Expression of Cyclin E1 and Cdk2 in Hepatic Stellate Cells is critical for initiation and progression of liver fibrosis in mice
作者
Julia Hennings,A Hübbers,Christian Penners,Daniela Lambertz,Tobias Otto,Christian Trautwein,Roland Sonntag,Christian Liedtke
出处
期刊:Zeitschrift Fur Gastroenterologie [Thieme Medical Publishers (Germany)] 日期:2020-08-01
标识
DOI:10.1055/s-0040-1716094
摘要
Background and aims Liver fibrogenesis is a wound healing process characterized by the accumulation of extracellular collagen produced by Hepatic Stellate Cells (HSCs). Initiation of liver fibrosis involves cell cycle re-entry and thus activation and proliferation of normally quiescent HSCs. It is believed that the cyclin-dependent kinase 2 (Cdk2) together with its regulatory subunit Cyclin E controls cell cycle re-entry.
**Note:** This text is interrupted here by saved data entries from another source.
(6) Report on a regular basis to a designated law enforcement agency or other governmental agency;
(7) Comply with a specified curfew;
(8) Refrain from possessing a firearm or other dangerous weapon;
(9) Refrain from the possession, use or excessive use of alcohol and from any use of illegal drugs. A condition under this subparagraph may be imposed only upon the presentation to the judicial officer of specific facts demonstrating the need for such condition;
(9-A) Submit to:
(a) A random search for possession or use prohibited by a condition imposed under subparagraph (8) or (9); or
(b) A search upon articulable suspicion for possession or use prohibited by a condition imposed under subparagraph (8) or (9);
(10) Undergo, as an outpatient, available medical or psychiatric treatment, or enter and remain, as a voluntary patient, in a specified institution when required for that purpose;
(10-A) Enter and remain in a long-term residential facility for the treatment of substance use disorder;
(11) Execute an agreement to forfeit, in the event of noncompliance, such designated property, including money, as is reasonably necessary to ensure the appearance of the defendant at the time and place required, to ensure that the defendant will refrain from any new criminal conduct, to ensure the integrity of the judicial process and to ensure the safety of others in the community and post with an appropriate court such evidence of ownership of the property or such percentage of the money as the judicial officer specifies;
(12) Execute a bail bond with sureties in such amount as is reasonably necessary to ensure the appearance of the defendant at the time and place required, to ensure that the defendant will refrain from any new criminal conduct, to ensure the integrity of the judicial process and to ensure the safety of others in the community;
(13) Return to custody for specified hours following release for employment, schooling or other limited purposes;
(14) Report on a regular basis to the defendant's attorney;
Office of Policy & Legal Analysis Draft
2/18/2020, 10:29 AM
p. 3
We have recently shown that constitutive ablation of Cyclin E1 (CcnE1) in mice inhibited liver fibrogenesis. However, the effector cells of CcnE1 during fibrogenesis are not known so far and it has also not been clarified yet, whether the pro-fibrotic effect of CcnE1 depends on the kinase activity of Cdk2. Thus the aim of the present study was to evaluate the contribution of CcnE1 and Cdk2 specifically in HSCs for liver fibrogenesis.